El estadista alemán Konrad Adenauer decía que lo importante en política no es tener razón sino que se la den a uno. Llevados por este criterio, los partidos y los gobernantes a veces confunden la democracia con la búsqueda de mecanismos que lleven a que los demás le demos la razón y empobrecen el debate social, la crítica política y el contraste de opiniones.
Es verdad que a veces incluso las democracias más abiertas tienden a dejarse llevar por la deriva autoritaria y terminan por limitar lo que tendría que ser el test principal de la democracia auténtica, que todos los ciudadanos tengan la misma posibilidad de expresar sus preferencias para que, de esa manera, su influencia a la hora de decidir los asuntos públicos sea igual que la de cualquiera otros.
Y cómo no reconocer que en gran medida muchas de las grandes limitaciones de las democracias provienen de lo difícil que nos resulta a los seres humanos escuchar la voz del otro y aceptar como válido el criterio de los demás. Llevaba mucha razón Winston Chuirchill cuando decía que la democracia consistía sencillamente en doblegarse de vez en cuando a las opiniones de los demás. Y eso es precisamente lo que tanto nos cuesta, y lo que nos impide sembrar la democracia, construila desde abajo, desde su práctica aplicada a las pequeñas decisiones, a los asuntos más corrientes de nuestras vidas.
Todo eso es verdad, pero lo que, sin embargho, me parece en mayor medida relevante es que, cuando lo ejercemos como podemos hacerlo hoy, el voto libre nos hace iguales y por tanto nos hace libres puesto que a través de él podemos mostrar nuestra preferencia sin interferencias, al menos, sustanciales.
Por muchas que sean las limitaciones, que las hay, deberíamos ser conscientes de que tenemos a nuestra disposición un instrumento, seguro que no el único, que nos permite resolver los conflictos en paz y en armonía. ¿Cómo, entonces, no usarlo, cómo desaprovecharlo ahora, cómo renunciar a decir lo que queremos?
No deberíamos olvidar que, al fin y al cabo, la democracia y, por lo tanto, el voto nacen de una elemental convicción que planteara sabiamente Aristóteles: si los hombres son iguales en cualquier respecto, lo son en todos. De ahí la potencialidad liberadora que tiene el voto de todos, por eso su negación durante tanto tiempo y por ello, también, que quienes quieren mandar más de lo conveniente, siempre traten de evitar que lo ejerzamos con profusión, inteligencia y convicción.
El voto no lo es todo. Ni permite descubrir la verdad, ni determina dónde está la razón. Es verdad. Cuando en el fragor republicano propusieron votar en el Ateneo madrileño si Dios existía o no, determinaron cuál era la opinión mayoritaria pero no su efectiva existencia. El voto sólo muestra las preferencias dominantes, la opinión más o menos deseada.

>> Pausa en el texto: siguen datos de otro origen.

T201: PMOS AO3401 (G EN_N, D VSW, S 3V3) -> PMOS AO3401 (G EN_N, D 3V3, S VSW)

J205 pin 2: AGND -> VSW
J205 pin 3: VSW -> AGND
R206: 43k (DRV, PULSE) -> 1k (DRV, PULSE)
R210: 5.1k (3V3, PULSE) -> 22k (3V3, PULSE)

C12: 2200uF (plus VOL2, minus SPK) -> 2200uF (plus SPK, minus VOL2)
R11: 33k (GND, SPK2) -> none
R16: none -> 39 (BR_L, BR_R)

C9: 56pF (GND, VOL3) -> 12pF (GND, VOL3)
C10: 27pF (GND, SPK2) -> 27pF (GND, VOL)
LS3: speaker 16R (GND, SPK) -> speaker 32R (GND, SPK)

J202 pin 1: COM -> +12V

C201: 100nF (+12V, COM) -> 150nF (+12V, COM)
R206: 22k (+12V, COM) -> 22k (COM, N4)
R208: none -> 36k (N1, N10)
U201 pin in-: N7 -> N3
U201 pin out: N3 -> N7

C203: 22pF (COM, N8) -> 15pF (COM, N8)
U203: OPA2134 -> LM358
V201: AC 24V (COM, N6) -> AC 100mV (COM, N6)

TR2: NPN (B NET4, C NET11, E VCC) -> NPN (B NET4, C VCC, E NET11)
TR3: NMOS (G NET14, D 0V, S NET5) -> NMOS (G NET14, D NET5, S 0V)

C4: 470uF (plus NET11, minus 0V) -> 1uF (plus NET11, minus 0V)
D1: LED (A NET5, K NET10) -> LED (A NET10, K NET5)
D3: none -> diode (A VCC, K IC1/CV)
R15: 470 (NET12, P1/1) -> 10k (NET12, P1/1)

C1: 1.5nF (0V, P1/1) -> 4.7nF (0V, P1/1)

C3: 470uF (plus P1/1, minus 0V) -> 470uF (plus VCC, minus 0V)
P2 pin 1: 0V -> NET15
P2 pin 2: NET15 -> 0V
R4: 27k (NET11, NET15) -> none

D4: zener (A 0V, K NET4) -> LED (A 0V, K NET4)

Pero es que lo que hay que determinar para que las sociedades vivan en paz no es la verdad sino el deseo mayoritario de por dónde queremos transitar. La verdad se busca de otras formas. Para vivir en paz no es necesario (porque sería imposible) que todos compartamos la misma verdad, sino que seamos capaces de convivir con la verdad del otro y para ello, lo primero es saber lo que quieren los demás, que es lo que nos indica el voto.
La convivencia y el progreso social requieren más que votos. Se precisa ciudadanía en su sentido más amplio y no sólo votación, pero ésta es imprescindible para que el poder que implica ser ciudadanos se ejerza por todos y de forma igualitaria. Por eso, la solución democrática nunca puede ser limitar el ejercicio del voto sino, en todo caso, extenderlo y reforzarlo.
¿Cómo dejar entonces de participar votando?
Post Data. Me dijeron que en la votación del Ateneo ganó la existencia de Dios por un voto y que nadie se quedó conforme.